Mar

4 2022

BEKI Gallery: Suzanne Neusner and Naomi Safran-Hon

9:00AM - 3:00PM  

Congregation Beth El–Keser Israel (BEKI) 85 Harrison Street
New Haven, CT 06515-1724
203-389-2108 office@beki.org
http://www.beki.org/

Contact Peggy Hackett

office@beki.org
http://beki.org

Starting March 4, BEKI will host simultaneous shows by two women artists whose use of materials plays a defining role in their art: Suzanne Neusner’s Fiber Arts in the upstairs gallery space and Naomi Safran-Hon’s Going Home downstairs.

For over 35 years, Suzanne Neusner has focused on abstract imagery through a variety of weaving and quilting techniques. Her work includes references to landscapes, abstractions, and playful reinventions of traditional Jewish themes such as matzoh covers.

Neusner uses color and form to highlight contrast and texture, often in whimsical themes and nonconforming shapes. For inspiration, the Rhinebeck, New York, resident draws from her natural surroundings in the Hudson Valley as well as from her prior explorations in other media.

The paintings in Naomi Safran-Hon’s exhibition Going Home depict neglected rooms, halls, and passageways with traces of their former inhabitants and the external forces that brought about their desolation. Through creating these paintings, the artist reflects on a complicated relationship to her homeland, Israel.

The gallery space at BEKI, Safran-Hon hopes, will draw these questions of home and belonging into a Jewish context, evoking the role of the congregation as a spiritual home, and of the synagogue building as a symbolic home in our tradition, as well as the political and ethnic ideas behind the making of a Jewish collective Home.

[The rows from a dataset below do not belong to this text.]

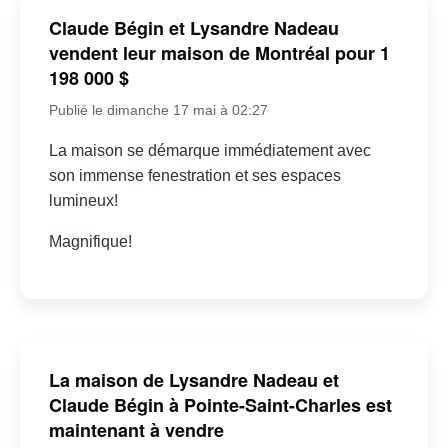
Claude Bégin et Lysandre Nadeau
vendent leur maison de Montréal pour 1
198 000 $
Publié le dimanche 17 mai à 02:27
La maison se démarque immédiatement avec
son immense fenestration et ses espaces
lumineux!
Magnifique!
La maison de Lysandre Nadeau et
Claude Bégin à Pointe-Saint-Charles est
maintenant à vendre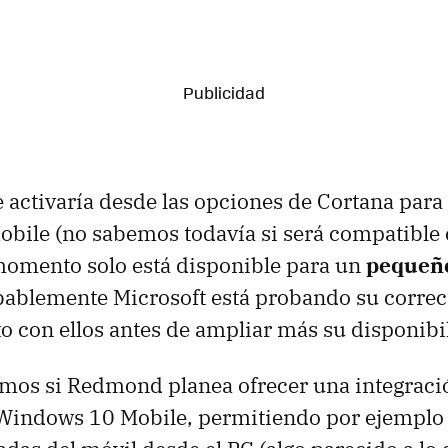
e activaría desde las opciones de Cortana para
bile (no sabemos todavía si será compatible 
momento solo está disponible para un
pequeño
bablemente Microsoft está probando su correc
 con ellos antes de ampliar más su disponibi
os si Redmond planea ofrecer una integrac
Windows 10 Mobile, permitiendo por ejemplo 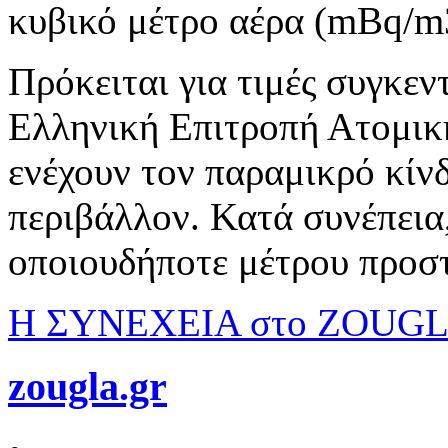
κυβικό μέτρο αέρα (mBq/m
Πρόκειται για τιμές συγκε
Ελληνική Επιτροπή Ατομικής
ενέχουν τον παραμικρό κίνδ
περιβάλλον. Κατά συνέπεια,
οποιουδήποτε μέτρου προσ
Η ΣΥΝΕΧΕΙΑ στο ZOUG
zougla.gr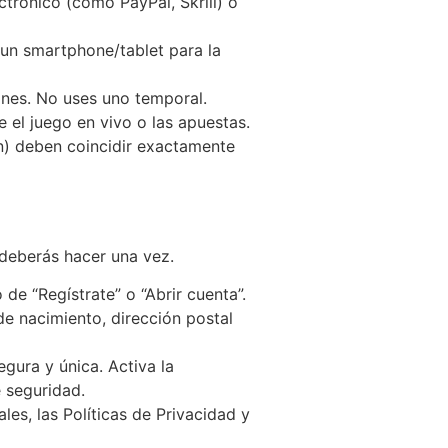
trónico (como PayPal, Skrill) o
un smartphone/tablet para la
iones. No uses uno temporal.
 el juego en vivo o las apuestas.
n) deben coincidir exactamente
 deberás hacer una vez.
de “Regístrate” o “Abrir cuenta”.
de nacimiento, dirección postal
gura y única. Activa la
e seguridad.
s, las Políticas de Privacidad y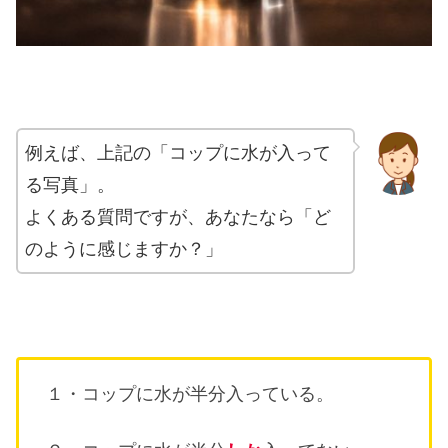
例えば、上記の「コップに水が入って
る写真」。
よくある質問ですが、あなたなら「ど
のように感じますか？」
１・コップに水が半分入っている。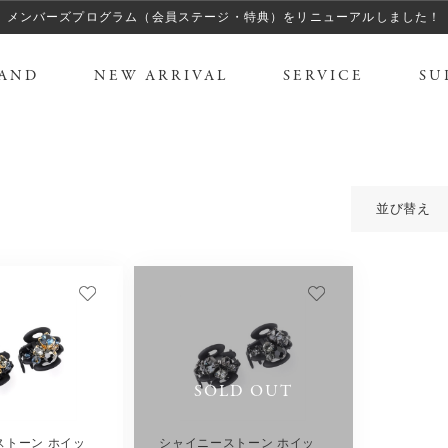
メンバーズプログラム（会員ステージ・特典）をリニューアルしました！
AND
NEW ARRIVAL
SERVICE
SU
並び替え
SOLD OUT
ストーン ホイッ
シャイニーストーン ホイッ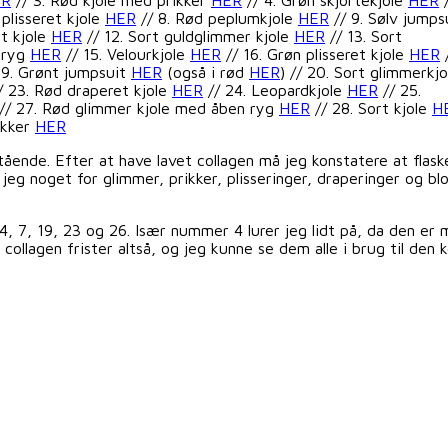
 plisseret kjole
HER
// 8. Rød peplumkjole
HER
// 9. Sølv jumps
et kjole
HER
// 12. Sort guldglimmer kjole
HER
// 13. Sort
eryg
HER
// 15. Velourkjole
HER
// 16. Grøn plisseret kjole
HER
19. Grønt jumpsuit
HER
(også i rød
HER
) // 20. Sort glimmerkjo
/ 23. Rød draperet kjole
HER
// 24. Leopardkjole
HER
// 25.
// 27. Rød glimmer kjole med åben ryg
HER
// 28. Sort kjole
H
ikker
HER
ående. Efter at have lavet collagen må jeg konstatere at flask
ar jeg noget for glimmer, prikker, plisseringer, draperinger og
7, 19, 23 og 26. Især nummer 4 lurer jeg lidt på, da den er me
collagen frister altså, og jeg kunne se dem alle i brug til de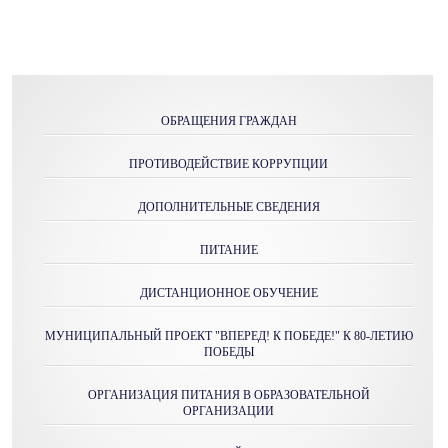
ОБРАЩЕНИЯ ГРАЖДАН
ПРОТИВОДЕЙСТВИЕ КОРРУПЦИИ
ДОПОЛНИТЕЛЬНЫЕ СВЕДЕНИЯ
ПИТАНИЕ
ДИСТАНЦИОННОЕ ОБУЧЕНИЕ
МУНИЦИПАЛЬНЫЙ ПРОЕКТ "ВПЕРЕД! К ПОБЕДЕ!" К 80-ЛЕТИЮ
ПОБЕДЫ
ОРГАНИЗАЦИЯ ПИТАНИЯ В ОБРАЗОВАТЕЛЬНОЙ
ОРГАНИЗАЦИИ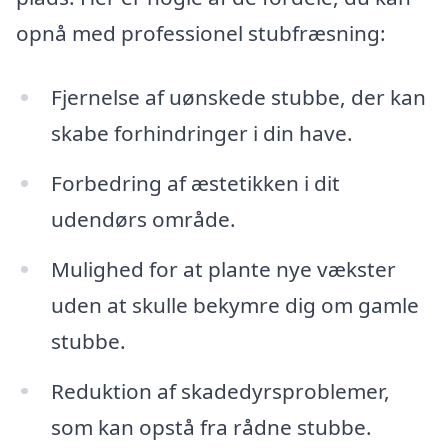
opnå med professionel stubfræsning:
Fjernelse af uønskede stubbe, der kan
skabe forhindringer i din have.
Forbedring af æstetikken i dit
udendørs område.
Mulighed for at plante nye vækster
uden at skulle bekymre dig om gamle
stubbe.
Reduktion af skadedyrsproblemer,
som kan opstå fra rådne stubbe.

In these pieces, Safran-Hon combines photographs of abandoned homes in Wadi Salib, a neighborhood in her hometown of Haifa, with cement, fabric, lace, and acrylic paint. These structures, which were the homes of Palestinians until the Arab-Israeli War of 1948 and the creation of the State of Israel, stand as ghosts of the past in a neighborhood that has never recovered. Through the process of making her work, Safran-Hon reconstructs these buildings and asks us to reconsider our ideas of home and belonging.

Both exhibitions will run through June 4.